15. Said writes on page 4 of a “complex array of
‘Oriental’ ideas,” and mentions specifically “Oriental
despotism,” “Oriental splendor,” Oriental “cruelty,”
and Oriental “sensuality.” What is he talking about? Of what
are these examples? How are they related to the discourse of
Orientalism?
16. What does Said mean when he writes that “Eastern
sects, philosophies, and wisdoms” have been “domesticated
for local European use” (p. 4)? How can the religions, philosophies,
and wisdoms of one group of people be “domesticated” for another
group of people? What does “domesticated” mean in such a sentence?
What do you suppose this has to do with the concept of a discourse?
17. In a work that may be assigned later in this course,
Yoshioka Hiroshi’s “Samurai and Self-Colonization in Japan”
(in The Decolonization of Imagination, 1995), Yoshioka makes
a similar point about all outside information, not just outside
religions, philosophies, and wisdoms, in Japan:
Japan lacks the distribution of heterogeneous and multiple
types of information. Information is excessively uniform and politically
neutralized so that people are hardly aware of other angles from which
to look at a situation. The amount of information itself is great, but
every alien element is eliminated from it (p. 106).
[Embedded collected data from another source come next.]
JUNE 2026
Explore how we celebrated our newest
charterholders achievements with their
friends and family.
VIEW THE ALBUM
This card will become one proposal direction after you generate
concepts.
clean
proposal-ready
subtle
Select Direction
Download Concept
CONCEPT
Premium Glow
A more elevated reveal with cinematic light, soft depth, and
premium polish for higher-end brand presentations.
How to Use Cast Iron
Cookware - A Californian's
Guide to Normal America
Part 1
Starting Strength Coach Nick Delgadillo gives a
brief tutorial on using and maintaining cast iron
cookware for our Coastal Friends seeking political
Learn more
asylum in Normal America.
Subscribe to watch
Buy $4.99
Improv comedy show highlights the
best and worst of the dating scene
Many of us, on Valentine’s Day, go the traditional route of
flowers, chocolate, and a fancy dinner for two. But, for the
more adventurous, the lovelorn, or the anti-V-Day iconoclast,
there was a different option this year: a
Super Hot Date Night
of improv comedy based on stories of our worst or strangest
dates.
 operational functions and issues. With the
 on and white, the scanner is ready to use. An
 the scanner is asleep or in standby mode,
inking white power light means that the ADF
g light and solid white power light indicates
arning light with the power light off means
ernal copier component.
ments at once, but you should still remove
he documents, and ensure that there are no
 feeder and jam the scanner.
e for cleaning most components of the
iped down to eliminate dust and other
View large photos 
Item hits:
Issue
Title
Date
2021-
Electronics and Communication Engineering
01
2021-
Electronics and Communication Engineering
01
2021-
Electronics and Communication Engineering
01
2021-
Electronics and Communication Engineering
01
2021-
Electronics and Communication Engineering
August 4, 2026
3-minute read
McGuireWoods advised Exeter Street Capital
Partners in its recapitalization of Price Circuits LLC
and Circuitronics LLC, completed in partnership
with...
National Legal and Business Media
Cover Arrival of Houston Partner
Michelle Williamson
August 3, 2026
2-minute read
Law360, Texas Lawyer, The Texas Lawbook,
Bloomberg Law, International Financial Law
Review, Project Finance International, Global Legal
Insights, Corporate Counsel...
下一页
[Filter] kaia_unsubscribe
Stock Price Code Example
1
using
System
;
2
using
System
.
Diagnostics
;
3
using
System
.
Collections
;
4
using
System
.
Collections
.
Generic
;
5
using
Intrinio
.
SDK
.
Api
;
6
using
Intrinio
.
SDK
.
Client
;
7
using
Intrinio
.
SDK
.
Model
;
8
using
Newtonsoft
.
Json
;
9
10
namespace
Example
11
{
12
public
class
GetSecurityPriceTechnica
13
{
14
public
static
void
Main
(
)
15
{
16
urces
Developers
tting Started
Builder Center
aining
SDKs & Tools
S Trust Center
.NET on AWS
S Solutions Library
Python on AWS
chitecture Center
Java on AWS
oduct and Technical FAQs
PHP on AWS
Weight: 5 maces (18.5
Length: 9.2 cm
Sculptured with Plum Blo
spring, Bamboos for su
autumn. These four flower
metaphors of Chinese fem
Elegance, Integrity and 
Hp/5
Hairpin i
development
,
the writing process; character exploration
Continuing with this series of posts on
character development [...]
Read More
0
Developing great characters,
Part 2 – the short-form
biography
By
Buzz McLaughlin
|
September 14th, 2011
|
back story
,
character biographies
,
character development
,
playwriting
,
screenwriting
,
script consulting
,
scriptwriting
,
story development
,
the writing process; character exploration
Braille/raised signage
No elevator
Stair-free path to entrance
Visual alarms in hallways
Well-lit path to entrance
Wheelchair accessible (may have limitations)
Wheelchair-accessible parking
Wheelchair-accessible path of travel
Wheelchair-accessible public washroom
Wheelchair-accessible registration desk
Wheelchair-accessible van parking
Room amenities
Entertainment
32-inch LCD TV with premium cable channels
Outside (or “Other”) information in Japan,
in other words, according to Yoshioka, has been “domesticated for
local Japanese use,” so to speak. Could it be that this has happened,
if it has happened, because of the limitations on thought and action that
characterize a discourse?
Could it be that just as a “Western” discourse
“ managed and produced” the Orient, making it impossible to
think of the Orient in any but determined ways, a Japanese discourse has
managed and produced the entire world outside?